-- WHAT NEEDS TO BE DONE --
Return each entry word for word, without its pictures.

-- DATA EXTRACT --
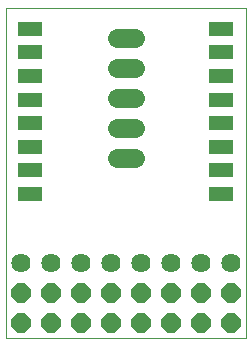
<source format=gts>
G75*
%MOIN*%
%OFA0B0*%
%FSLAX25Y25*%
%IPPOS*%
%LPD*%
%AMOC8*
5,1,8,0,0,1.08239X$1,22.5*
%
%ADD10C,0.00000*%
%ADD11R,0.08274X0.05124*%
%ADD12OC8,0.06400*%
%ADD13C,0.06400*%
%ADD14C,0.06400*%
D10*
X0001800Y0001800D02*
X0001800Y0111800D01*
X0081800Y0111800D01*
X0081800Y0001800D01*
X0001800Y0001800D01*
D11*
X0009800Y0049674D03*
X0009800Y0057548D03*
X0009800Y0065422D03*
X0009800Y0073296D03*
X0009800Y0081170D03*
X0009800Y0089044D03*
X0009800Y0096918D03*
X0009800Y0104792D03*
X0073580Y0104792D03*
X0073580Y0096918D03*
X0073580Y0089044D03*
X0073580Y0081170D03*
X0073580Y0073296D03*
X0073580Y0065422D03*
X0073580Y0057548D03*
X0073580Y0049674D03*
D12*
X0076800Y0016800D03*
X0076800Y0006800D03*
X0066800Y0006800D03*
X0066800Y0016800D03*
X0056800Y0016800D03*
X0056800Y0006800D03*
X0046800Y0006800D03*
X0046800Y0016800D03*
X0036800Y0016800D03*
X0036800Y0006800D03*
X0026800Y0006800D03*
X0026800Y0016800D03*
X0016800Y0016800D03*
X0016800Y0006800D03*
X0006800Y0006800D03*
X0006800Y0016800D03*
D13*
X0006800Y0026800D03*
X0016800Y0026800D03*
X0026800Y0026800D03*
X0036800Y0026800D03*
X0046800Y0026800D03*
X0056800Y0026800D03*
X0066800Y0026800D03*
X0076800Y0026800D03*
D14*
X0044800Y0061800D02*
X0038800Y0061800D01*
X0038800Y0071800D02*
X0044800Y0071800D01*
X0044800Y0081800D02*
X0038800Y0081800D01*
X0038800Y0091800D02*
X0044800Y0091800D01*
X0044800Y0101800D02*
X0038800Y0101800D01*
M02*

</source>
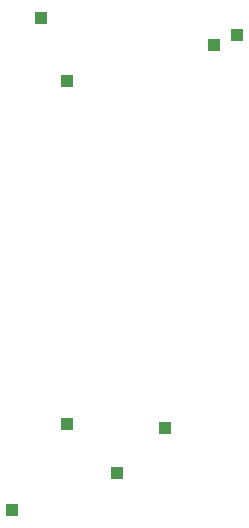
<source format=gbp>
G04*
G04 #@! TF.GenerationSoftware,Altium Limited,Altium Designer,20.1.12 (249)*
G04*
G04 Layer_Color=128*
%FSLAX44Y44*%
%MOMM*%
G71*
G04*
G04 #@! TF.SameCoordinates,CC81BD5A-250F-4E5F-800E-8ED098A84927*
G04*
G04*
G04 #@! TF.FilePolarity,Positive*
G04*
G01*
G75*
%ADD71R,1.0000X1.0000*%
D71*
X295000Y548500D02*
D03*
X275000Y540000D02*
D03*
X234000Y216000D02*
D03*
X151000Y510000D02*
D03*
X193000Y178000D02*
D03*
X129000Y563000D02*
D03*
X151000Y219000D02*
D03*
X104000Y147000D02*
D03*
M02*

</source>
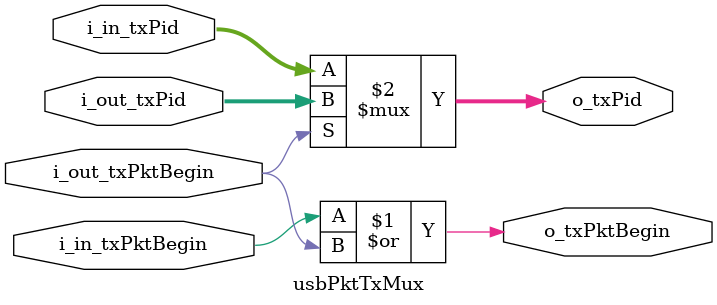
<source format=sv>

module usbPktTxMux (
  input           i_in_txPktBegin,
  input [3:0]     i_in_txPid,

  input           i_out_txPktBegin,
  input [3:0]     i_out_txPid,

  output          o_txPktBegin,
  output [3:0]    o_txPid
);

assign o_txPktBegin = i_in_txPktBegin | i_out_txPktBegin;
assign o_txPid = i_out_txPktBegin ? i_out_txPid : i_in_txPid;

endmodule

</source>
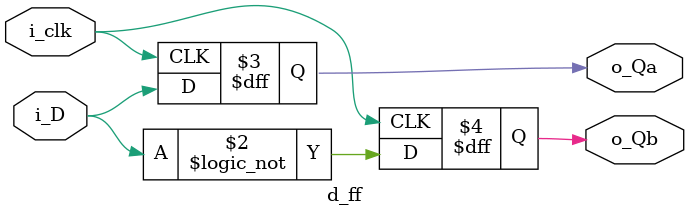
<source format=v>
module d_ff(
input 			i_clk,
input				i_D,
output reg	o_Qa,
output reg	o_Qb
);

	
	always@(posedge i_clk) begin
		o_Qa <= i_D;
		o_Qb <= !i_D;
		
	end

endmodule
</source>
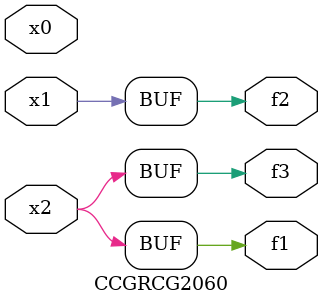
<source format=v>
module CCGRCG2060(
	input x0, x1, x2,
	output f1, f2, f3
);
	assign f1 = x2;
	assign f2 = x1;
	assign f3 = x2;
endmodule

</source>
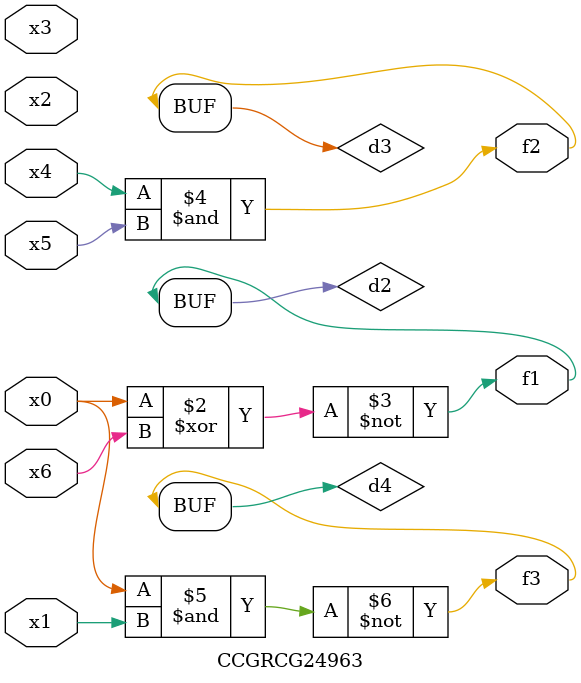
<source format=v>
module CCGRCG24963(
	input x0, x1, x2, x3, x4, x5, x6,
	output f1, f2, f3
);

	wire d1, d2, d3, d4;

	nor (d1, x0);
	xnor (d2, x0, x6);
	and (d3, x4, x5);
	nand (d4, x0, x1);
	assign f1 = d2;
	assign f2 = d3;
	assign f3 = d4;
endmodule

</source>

-- REPLY TO THE EXERCISE --
<source format=gts>
G75*
%MOIN*%
%OFA0B0*%
%FSLAX25Y25*%
%IPPOS*%
%LPD*%
%AMOC8*
5,1,8,0,0,1.08239X$1,22.5*
%
%ADD10C,0.00000*%
%ADD11R,0.08274X0.05124*%
%ADD12OC8,0.06400*%
%ADD13C,0.06400*%
%ADD14C,0.06400*%
D10*
X0001800Y0001800D02*
X0001800Y0111800D01*
X0081800Y0111800D01*
X0081800Y0001800D01*
X0001800Y0001800D01*
D11*
X0009800Y0049674D03*
X0009800Y0057548D03*
X0009800Y0065422D03*
X0009800Y0073296D03*
X0009800Y0081170D03*
X0009800Y0089044D03*
X0009800Y0096918D03*
X0009800Y0104792D03*
X0073580Y0104792D03*
X0073580Y0096918D03*
X0073580Y0089044D03*
X0073580Y0081170D03*
X0073580Y0073296D03*
X0073580Y0065422D03*
X0073580Y0057548D03*
X0073580Y0049674D03*
D12*
X0076800Y0016800D03*
X0076800Y0006800D03*
X0066800Y0006800D03*
X0066800Y0016800D03*
X0056800Y0016800D03*
X0056800Y0006800D03*
X0046800Y0006800D03*
X0046800Y0016800D03*
X0036800Y0016800D03*
X0036800Y0006800D03*
X0026800Y0006800D03*
X0026800Y0016800D03*
X0016800Y0016800D03*
X0016800Y0006800D03*
X0006800Y0006800D03*
X0006800Y0016800D03*
D13*
X0006800Y0026800D03*
X0016800Y0026800D03*
X0026800Y0026800D03*
X0036800Y0026800D03*
X0046800Y0026800D03*
X0056800Y0026800D03*
X0066800Y0026800D03*
X0076800Y0026800D03*
D14*
X0044800Y0061800D02*
X0038800Y0061800D01*
X0038800Y0071800D02*
X0044800Y0071800D01*
X0044800Y0081800D02*
X0038800Y0081800D01*
X0038800Y0091800D02*
X0044800Y0091800D01*
X0044800Y0101800D02*
X0038800Y0101800D01*
M02*

</source>
<source format=gbp>
G04*
G04 #@! TF.GenerationSoftware,Altium Limited,Altium Designer,20.1.12 (249)*
G04*
G04 Layer_Color=128*
%FSLAX44Y44*%
%MOMM*%
G71*
G04*
G04 #@! TF.SameCoordinates,CC81BD5A-250F-4E5F-800E-8ED098A84927*
G04*
G04*
G04 #@! TF.FilePolarity,Positive*
G04*
G01*
G75*
%ADD71R,1.0000X1.0000*%
D71*
X295000Y548500D02*
D03*
X275000Y540000D02*
D03*
X234000Y216000D02*
D03*
X151000Y510000D02*
D03*
X193000Y178000D02*
D03*
X129000Y563000D02*
D03*
X151000Y219000D02*
D03*
X104000Y147000D02*
D03*
M02*

</source>
<source format=sv>

module usbPktTxMux (
  input           i_in_txPktBegin,
  input [3:0]     i_in_txPid,

  input           i_out_txPktBegin,
  input [3:0]     i_out_txPid,

  output          o_txPktBegin,
  output [3:0]    o_txPid
);

assign o_txPktBegin = i_in_txPktBegin | i_out_txPktBegin;
assign o_txPid = i_out_txPktBegin ? i_out_txPid : i_in_txPid;

endmodule

</source>
<source format=v>
module d_ff(
input 			i_clk,
input				i_D,
output reg	o_Qa,
output reg	o_Qb
);

	
	always@(posedge i_clk) begin
		o_Qa <= i_D;
		o_Qb <= !i_D;
		
	end

endmodule
</source>
<source format=v>
module CCGRCG2060(
	input x0, x1, x2,
	output f1, f2, f3
);
	assign f1 = x2;
	assign f2 = x1;
	assign f3 = x2;
endmodule

</source>
<source format=v>
module CCGRCG24963(
	input x0, x1, x2, x3, x4, x5, x6,
	output f1, f2, f3
);

	wire d1, d2, d3, d4;

	nor (d1, x0);
	xnor (d2, x0, x6);
	and (d3, x4, x5);
	nand (d4, x0, x1);
	assign f1 = d2;
	assign f2 = d3;
	assign f3 = d4;
endmodule

</source>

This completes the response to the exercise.